## START Source material

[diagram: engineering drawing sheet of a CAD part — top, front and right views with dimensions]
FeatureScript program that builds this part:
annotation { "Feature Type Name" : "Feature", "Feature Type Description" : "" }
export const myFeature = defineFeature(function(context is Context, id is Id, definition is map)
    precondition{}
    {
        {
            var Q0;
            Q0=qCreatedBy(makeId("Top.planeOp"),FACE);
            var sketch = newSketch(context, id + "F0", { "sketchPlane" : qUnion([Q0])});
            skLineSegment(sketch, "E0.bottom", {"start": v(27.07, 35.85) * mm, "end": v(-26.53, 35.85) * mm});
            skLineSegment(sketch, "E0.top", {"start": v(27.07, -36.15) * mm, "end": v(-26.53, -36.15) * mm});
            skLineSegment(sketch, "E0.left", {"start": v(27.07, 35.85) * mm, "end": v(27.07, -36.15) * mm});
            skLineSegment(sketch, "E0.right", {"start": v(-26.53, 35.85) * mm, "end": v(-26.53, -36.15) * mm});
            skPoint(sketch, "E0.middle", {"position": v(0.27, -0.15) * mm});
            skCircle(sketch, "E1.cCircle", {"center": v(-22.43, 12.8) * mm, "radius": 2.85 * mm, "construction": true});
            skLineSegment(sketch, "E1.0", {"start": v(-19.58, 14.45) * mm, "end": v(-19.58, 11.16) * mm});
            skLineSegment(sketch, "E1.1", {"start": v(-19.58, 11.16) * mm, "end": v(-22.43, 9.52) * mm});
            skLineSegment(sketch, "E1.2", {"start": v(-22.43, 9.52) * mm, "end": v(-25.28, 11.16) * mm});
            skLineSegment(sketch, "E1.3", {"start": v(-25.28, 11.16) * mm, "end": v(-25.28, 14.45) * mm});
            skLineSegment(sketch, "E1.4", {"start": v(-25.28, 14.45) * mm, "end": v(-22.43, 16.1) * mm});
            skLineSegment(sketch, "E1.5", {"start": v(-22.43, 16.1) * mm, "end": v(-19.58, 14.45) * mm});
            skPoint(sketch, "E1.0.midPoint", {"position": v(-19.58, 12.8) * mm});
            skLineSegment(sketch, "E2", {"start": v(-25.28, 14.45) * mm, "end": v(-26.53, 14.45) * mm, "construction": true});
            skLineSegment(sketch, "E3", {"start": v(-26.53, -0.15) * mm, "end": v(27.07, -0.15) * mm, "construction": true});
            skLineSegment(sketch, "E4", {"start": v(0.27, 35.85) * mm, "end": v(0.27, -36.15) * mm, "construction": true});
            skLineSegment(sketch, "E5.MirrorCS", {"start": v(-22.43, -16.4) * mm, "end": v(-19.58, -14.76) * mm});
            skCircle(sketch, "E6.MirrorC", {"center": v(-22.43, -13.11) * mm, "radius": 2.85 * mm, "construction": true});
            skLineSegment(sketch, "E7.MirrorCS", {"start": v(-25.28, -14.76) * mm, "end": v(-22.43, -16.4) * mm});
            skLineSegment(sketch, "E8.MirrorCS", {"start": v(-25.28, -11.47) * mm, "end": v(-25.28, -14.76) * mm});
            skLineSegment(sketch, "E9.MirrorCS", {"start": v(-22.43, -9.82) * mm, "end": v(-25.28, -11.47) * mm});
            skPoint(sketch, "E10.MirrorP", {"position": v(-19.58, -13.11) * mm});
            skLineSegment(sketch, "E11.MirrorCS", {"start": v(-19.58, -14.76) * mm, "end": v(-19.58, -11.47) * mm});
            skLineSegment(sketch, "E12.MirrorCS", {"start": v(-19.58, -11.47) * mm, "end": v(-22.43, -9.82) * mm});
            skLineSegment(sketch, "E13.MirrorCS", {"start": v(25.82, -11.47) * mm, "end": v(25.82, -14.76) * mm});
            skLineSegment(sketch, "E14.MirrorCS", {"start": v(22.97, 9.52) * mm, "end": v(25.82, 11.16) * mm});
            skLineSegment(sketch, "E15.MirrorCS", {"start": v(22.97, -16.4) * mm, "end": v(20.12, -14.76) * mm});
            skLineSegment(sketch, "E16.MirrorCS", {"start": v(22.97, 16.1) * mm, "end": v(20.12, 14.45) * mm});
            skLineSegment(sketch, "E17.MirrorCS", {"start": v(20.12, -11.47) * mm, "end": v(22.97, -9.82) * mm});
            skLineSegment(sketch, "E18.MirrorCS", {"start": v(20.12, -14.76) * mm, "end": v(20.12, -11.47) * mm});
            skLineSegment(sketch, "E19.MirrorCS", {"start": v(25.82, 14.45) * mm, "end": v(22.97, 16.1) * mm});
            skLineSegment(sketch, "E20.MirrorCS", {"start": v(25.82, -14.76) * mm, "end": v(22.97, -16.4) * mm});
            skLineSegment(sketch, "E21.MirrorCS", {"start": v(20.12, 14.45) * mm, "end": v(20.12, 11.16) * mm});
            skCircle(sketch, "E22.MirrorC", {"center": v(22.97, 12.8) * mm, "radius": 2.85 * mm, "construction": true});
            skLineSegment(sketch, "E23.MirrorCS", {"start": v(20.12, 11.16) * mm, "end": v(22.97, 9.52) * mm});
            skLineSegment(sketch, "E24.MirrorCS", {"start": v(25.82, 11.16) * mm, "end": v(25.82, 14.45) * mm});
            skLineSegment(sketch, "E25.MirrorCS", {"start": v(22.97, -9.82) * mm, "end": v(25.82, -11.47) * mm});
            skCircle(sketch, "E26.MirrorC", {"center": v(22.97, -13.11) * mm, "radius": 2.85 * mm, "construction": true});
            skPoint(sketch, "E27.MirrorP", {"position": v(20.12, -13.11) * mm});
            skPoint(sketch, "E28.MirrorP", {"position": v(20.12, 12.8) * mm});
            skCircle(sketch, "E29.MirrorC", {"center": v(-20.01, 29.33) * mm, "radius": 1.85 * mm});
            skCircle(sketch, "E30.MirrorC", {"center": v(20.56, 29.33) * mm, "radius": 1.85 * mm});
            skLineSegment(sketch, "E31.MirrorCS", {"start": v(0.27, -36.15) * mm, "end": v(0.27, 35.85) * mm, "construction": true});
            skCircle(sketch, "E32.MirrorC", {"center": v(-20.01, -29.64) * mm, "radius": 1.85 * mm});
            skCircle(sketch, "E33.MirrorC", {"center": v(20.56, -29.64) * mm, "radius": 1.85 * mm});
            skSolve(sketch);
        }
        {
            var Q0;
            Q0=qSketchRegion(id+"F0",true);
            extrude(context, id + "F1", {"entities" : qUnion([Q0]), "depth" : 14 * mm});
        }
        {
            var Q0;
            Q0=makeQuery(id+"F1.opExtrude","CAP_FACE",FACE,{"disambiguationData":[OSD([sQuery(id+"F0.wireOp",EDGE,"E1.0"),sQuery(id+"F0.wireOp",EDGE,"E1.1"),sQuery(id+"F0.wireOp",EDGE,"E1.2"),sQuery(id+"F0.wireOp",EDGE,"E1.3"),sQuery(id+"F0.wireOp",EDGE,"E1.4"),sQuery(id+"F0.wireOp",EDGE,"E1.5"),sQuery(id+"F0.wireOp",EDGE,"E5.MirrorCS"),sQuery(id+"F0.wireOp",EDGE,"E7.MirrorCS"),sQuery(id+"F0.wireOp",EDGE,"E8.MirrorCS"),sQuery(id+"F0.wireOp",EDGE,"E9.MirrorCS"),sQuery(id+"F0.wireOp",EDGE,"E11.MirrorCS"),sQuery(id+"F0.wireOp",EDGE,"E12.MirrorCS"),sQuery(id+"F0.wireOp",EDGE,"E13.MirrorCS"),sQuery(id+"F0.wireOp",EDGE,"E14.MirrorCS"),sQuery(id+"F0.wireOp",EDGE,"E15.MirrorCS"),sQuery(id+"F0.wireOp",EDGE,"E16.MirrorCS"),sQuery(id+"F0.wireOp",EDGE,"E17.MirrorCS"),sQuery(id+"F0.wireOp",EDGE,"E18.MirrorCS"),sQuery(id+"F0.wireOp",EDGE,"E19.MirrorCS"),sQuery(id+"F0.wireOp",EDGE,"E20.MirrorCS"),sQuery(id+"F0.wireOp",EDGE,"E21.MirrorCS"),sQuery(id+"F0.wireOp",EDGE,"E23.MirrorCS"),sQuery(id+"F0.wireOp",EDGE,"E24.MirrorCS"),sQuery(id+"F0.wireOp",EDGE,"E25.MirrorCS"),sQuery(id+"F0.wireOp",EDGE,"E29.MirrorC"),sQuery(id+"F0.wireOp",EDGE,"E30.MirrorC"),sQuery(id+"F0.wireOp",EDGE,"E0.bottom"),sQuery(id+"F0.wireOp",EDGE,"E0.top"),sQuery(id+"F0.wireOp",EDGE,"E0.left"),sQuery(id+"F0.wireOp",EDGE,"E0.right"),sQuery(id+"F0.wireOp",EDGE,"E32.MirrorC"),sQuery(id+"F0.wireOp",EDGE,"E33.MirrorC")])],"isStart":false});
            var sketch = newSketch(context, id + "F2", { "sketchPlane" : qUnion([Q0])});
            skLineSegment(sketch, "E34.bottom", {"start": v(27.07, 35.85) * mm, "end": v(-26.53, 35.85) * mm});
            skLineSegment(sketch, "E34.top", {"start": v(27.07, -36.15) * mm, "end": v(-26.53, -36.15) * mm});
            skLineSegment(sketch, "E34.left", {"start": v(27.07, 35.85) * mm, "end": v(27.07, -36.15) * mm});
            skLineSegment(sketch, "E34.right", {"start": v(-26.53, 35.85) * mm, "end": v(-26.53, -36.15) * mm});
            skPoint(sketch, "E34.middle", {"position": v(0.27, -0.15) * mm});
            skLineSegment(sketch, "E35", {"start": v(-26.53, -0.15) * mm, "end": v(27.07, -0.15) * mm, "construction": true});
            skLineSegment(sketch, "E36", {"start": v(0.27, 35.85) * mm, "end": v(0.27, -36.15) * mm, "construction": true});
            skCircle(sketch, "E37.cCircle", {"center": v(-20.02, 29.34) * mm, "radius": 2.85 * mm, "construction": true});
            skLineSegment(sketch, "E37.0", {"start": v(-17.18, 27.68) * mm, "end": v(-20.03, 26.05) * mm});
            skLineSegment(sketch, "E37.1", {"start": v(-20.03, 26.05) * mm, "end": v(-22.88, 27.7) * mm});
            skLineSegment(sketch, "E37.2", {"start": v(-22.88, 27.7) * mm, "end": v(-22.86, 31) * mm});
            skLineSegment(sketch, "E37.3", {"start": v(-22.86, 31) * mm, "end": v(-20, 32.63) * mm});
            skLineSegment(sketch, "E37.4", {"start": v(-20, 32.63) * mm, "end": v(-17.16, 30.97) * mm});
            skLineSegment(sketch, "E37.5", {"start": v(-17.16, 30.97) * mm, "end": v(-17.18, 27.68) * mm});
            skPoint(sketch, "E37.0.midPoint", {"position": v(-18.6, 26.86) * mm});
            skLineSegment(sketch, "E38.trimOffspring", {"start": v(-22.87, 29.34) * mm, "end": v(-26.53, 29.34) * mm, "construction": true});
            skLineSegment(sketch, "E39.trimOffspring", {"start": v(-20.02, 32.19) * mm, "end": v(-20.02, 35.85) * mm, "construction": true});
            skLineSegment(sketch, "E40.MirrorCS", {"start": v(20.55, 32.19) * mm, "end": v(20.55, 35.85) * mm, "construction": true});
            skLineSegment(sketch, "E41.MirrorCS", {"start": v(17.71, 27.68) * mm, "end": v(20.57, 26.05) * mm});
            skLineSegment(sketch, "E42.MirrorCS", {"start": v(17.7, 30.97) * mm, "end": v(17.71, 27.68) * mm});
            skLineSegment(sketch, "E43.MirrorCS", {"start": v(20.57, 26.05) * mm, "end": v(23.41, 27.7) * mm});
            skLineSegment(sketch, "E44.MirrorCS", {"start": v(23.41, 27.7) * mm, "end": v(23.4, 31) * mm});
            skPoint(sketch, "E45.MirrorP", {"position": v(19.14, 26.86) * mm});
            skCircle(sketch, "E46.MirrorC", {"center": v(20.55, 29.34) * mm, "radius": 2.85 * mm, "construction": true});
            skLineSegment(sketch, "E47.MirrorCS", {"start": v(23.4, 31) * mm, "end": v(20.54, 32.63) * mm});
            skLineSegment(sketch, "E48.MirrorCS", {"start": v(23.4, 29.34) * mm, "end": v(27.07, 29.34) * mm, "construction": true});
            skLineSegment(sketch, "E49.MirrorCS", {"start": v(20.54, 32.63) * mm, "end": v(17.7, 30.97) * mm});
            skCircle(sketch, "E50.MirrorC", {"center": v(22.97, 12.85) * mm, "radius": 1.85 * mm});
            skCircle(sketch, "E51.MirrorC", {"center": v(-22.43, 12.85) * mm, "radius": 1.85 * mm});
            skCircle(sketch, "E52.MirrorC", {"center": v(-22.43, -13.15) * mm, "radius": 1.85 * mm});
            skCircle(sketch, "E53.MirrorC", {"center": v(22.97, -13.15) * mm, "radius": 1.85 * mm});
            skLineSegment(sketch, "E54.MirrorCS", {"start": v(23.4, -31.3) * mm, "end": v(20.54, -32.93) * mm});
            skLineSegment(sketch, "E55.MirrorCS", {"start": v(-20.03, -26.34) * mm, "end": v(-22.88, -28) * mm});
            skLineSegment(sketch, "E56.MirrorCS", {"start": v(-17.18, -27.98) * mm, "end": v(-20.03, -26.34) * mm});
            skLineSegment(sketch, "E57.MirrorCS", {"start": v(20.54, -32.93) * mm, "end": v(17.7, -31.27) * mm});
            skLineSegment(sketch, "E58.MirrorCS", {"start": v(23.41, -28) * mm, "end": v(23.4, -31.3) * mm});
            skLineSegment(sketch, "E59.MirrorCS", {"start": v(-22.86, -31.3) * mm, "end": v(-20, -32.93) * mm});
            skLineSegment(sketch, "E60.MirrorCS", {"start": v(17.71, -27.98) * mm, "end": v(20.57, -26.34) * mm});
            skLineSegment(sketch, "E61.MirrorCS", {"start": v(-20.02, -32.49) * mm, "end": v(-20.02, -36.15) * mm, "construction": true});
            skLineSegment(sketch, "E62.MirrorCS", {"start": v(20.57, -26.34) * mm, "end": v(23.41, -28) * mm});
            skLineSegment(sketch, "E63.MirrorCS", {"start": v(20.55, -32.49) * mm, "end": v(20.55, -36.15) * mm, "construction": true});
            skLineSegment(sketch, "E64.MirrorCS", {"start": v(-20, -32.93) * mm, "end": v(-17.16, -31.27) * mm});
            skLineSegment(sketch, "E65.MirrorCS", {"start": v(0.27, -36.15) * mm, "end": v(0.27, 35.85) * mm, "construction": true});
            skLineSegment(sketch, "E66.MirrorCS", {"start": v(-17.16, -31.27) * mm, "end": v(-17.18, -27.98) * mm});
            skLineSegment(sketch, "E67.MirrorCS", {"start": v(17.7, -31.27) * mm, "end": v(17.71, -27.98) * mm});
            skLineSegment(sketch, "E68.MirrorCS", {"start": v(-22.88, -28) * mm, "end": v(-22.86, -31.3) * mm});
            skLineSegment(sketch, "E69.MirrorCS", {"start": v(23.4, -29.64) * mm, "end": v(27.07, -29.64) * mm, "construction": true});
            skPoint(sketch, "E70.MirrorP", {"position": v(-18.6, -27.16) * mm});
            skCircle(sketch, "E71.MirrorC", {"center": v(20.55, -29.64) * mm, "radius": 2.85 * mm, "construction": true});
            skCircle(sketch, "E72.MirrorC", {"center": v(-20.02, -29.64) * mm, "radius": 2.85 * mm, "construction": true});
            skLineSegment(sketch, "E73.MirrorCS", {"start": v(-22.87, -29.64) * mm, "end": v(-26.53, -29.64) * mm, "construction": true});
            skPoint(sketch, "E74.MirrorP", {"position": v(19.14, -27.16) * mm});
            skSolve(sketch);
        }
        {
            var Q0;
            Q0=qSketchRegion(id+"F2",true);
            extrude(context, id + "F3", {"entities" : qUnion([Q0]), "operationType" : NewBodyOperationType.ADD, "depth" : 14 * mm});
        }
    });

## END Source material
## START Source material

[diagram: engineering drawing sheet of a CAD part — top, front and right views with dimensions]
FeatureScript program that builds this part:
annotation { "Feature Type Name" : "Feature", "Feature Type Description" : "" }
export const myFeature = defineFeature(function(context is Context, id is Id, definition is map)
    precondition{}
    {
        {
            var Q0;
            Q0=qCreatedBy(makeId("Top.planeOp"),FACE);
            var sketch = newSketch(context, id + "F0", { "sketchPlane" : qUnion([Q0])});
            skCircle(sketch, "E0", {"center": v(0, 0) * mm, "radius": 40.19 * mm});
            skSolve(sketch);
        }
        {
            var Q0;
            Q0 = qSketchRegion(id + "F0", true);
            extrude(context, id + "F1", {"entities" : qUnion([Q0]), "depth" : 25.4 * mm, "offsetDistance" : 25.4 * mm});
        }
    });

## END Source material

» What the task asks: List each line in the rows that contains the string "middle".

» Correct response:
            skPoint(sketch, "E0.middle", {"position": v(0.27, -0.15) * mm});
            skPoint(sketch, "E34.middle", {"position": v(0.27, -0.15) * mm});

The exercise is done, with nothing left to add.